In der Erweiterung der Mitbestimmung im Rahmen der Schulkonferenz in Abs 2 Nr. 6 sehen wir ein Problem. Der Entscheidungsspielraum der Schulkonferenz ist nach unserer Auffassung zu ungenau gefasst. Die Übertragung derartiger Kompetenzen könnte Konflikte nach sich ziehen und ist nicht geeignet, den Frieden in den Schulen in entscheidenden Fragen der vertrauensvollen Zusammenarbeit von Eltern, Lehrern und Schülern untereinander zu sichern. Im Gegenteil: Das vergangene Jahr hat gezeigt, dass es sehr wohl unterschiedliche Interessen bei der Nutzung digitaler Arbeits- und Kommunikationsplattformen gibt.
Es handelt sich hier z.B. um grundsätzliche Fragen der Arbeitszeit und Erreichbarkeit von Lehrkräften.
Viele dieser Fragen konnten im Rahmen der Dienstvereinbarung LOGINEO NRW und den dazugehörigen Produkterweiterungen rechtssicher geklärt werden. An den Schulen, an denen diese Plattform nicht genutzt wird, fehlen derartige Regelungen oft. Leider hat es der Dienstherr bisher versäumt, den Gleichbehandlungsgrundsatz bei der Nutzung digitaler Arbeits- und Kommunikationsplattformen für Lehrerinnen und Lehrer und Schülerinnen und Schüler flächendeckend im Land umzusetzen.

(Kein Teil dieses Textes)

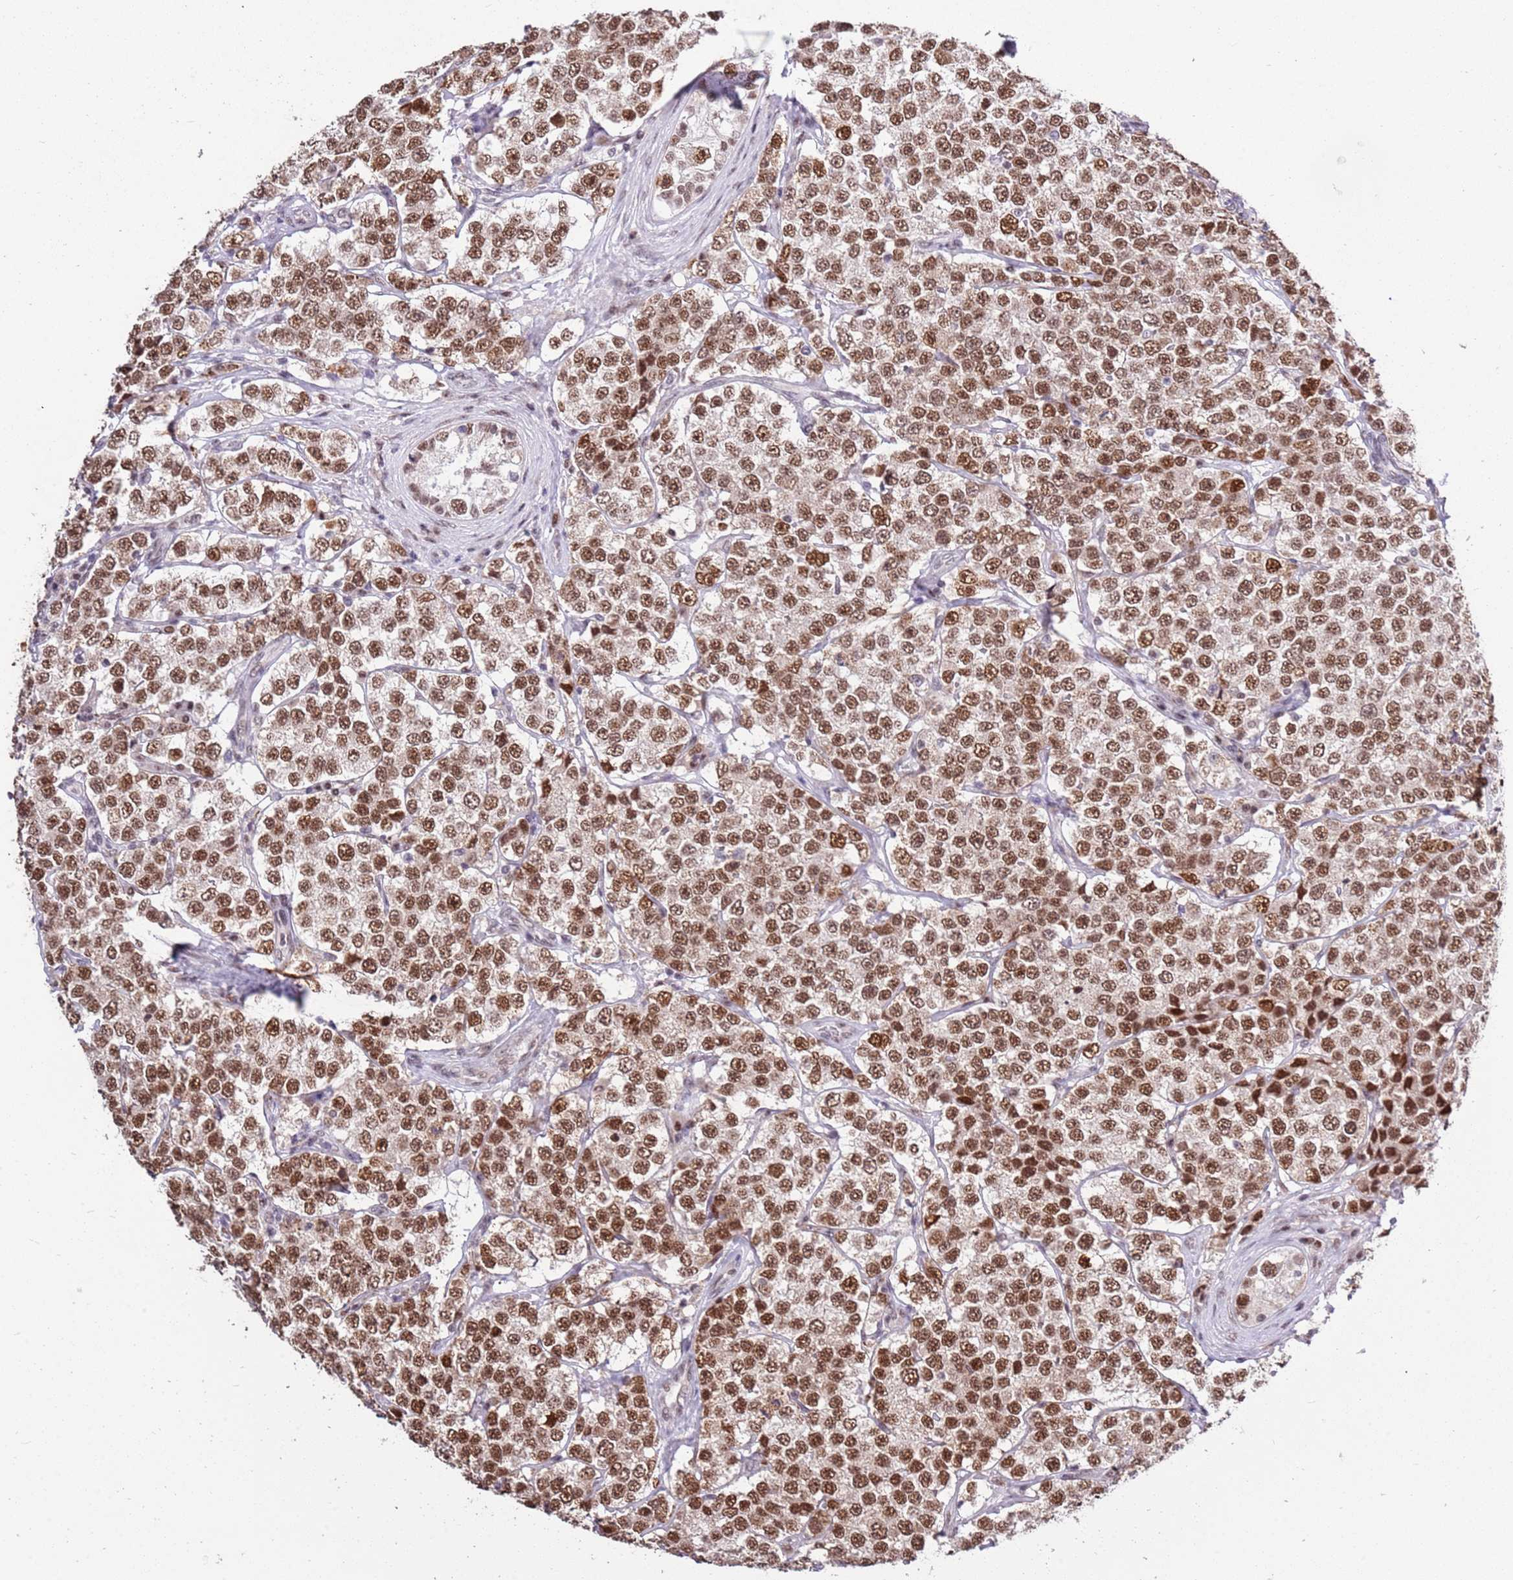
{"staining": {"intensity": "moderate", "quantity": ">75%", "location": "nuclear"}, "tissue": "testis cancer", "cell_type": "Tumor cells", "image_type": "cancer", "snomed": [{"axis": "morphology", "description": "Seminoma, NOS"}, {"axis": "topography", "description": "Testis"}], "caption": "Brown immunohistochemical staining in testis cancer exhibits moderate nuclear positivity in approximately >75% of tumor cells.", "gene": "AKAP8L", "patient": {"sex": "male", "age": 34}}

Diese Regelung muss aus Sicht des PhV NRW auf Landesebene verantwortungsvoll getroffen werden. Ein Delegieren der Behandlung derartiger Fragen in die jeweiligen Schulkonferenzen hält der PhV NRW für nicht angemessen. Diese Regelung ist zur Beantwortung derartiger Fragen daher aus unserer Sicht ungeeignet. Sie sollte daher aus dem Entwurf gestrichen werden.
Zu § 11 Abs. 6
Die verbindliche Einführung eines Beratungsgespräches durch die weiterführende Schule bei fehlender entsprechender (auch eingeschränkter) Schulformempfehlung ist richtig, aber bereits gelebte Praxis. Aus PhV NRW Sicht ist diese Ergänzung jedoch nicht ausreichend, da der Primat des Elternwillens nach wie vor einer kompetenten und am Wohle des einzelnen Kindes orientierten Beratung jegliche Verbindlichkeit entzieht. Aus unserer Sicht muss darüber hinaus das vorgezogene Anmeldeverfahren abgeschafft werden, um den Eltern die Wahl und den weiterführenden Schulen die freie Möglichkeit der Aufnahme von Schülerinnen und Schülern zu eröffnen. Es kann nicht sein, dass Gymnasien, vor allem in ländlichen Regionen, Schülerinnen und Schüler mit einer Hauptschulempfehlung aufnehmen müssen, weil diese an anderen weiterführenden Schulen keine Aufnahme erhalten haben. Dies kann weder im Sinne der Schülerinnen und Schüler noch im Sinne einer auf Qualität und Chancengerechtigkeit ausgerichteten Bildung sein.
Zu § 12, § 16
Aus Sicht des PhV NRW gehört das Gymnasium, gem. Art. 29 Abs 2, zu den Schulformen, die ausschließlich auf die allgemeine Hochschulreife ausgerichtet sind
(GpA, KMK Beschluss vom 15. Oktober 2020). Dies entspricht auch den in § 16 Abs 1 SchulG festgelegten Bildungszielen. Daher fordern wir für die Formulierung „…eines dem 1. Schulabschluss gleichwertigen Abschluss“ beizubehalten. In der vom MSB intendierten Regelung vergäbe sonst das Gymnasium alle Schulabschlüsse. Als Minimalkompromiss ist die Vergabe des Mittleren Schulabschlusses am Ende der Klasse 10 (G9) bzw. nach der EF (G8) zu sehen. Wir
verweisen hier auf die Möglichkeit der oben zitierten Formulierung für den Bereich der sonderpädagogischen Förderung (Entwurf § 19), die so in der KMK
Beschlussfassung ebenfalls so nicht vorgegeben ist (vgl. (4) des Art. 29).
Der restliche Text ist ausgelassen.